Work instructions: Locate every line in the items below that contains the word "alternatív", and copy each of those lines.

Information shown:
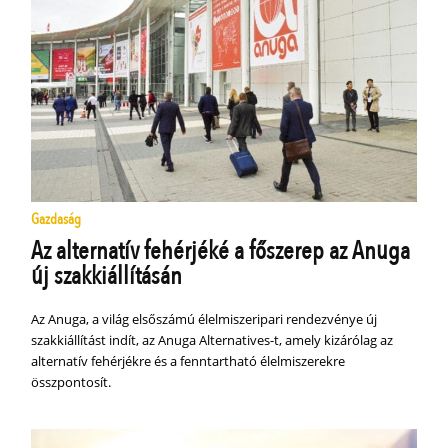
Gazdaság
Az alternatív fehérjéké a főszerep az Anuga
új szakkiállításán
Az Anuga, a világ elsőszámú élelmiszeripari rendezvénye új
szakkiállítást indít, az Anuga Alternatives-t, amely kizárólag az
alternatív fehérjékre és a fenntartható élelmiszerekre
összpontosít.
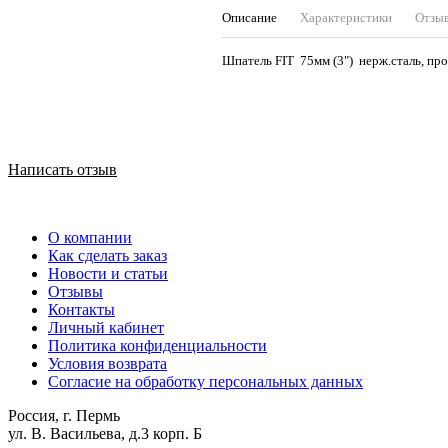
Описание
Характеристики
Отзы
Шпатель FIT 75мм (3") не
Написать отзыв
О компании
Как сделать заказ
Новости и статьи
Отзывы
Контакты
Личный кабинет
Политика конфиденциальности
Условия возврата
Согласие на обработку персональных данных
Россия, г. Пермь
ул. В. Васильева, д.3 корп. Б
...
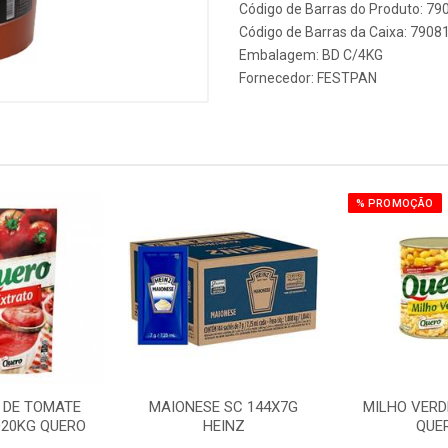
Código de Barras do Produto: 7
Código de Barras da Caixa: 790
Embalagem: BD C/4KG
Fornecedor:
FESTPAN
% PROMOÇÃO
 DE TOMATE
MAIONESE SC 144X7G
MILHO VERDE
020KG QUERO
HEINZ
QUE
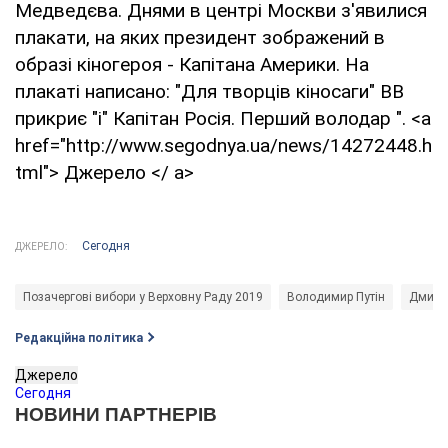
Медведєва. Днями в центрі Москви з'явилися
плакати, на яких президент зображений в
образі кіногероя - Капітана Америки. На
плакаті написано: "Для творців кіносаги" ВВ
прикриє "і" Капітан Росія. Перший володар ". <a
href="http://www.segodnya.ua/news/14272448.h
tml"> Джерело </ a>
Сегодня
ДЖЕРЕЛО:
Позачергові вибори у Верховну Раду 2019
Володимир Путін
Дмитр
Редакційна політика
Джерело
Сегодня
...
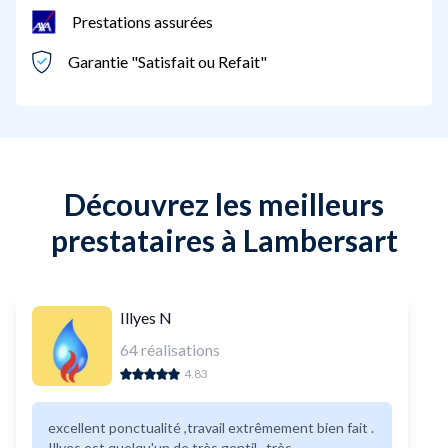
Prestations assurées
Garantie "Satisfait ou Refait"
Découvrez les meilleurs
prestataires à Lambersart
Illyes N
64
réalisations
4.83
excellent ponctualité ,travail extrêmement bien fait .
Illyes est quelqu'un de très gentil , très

Task answer:
Az alternatív fehérjéké a főszerep az Anuga
alternatív fehérjékre és a fenntartható élelmiszerekre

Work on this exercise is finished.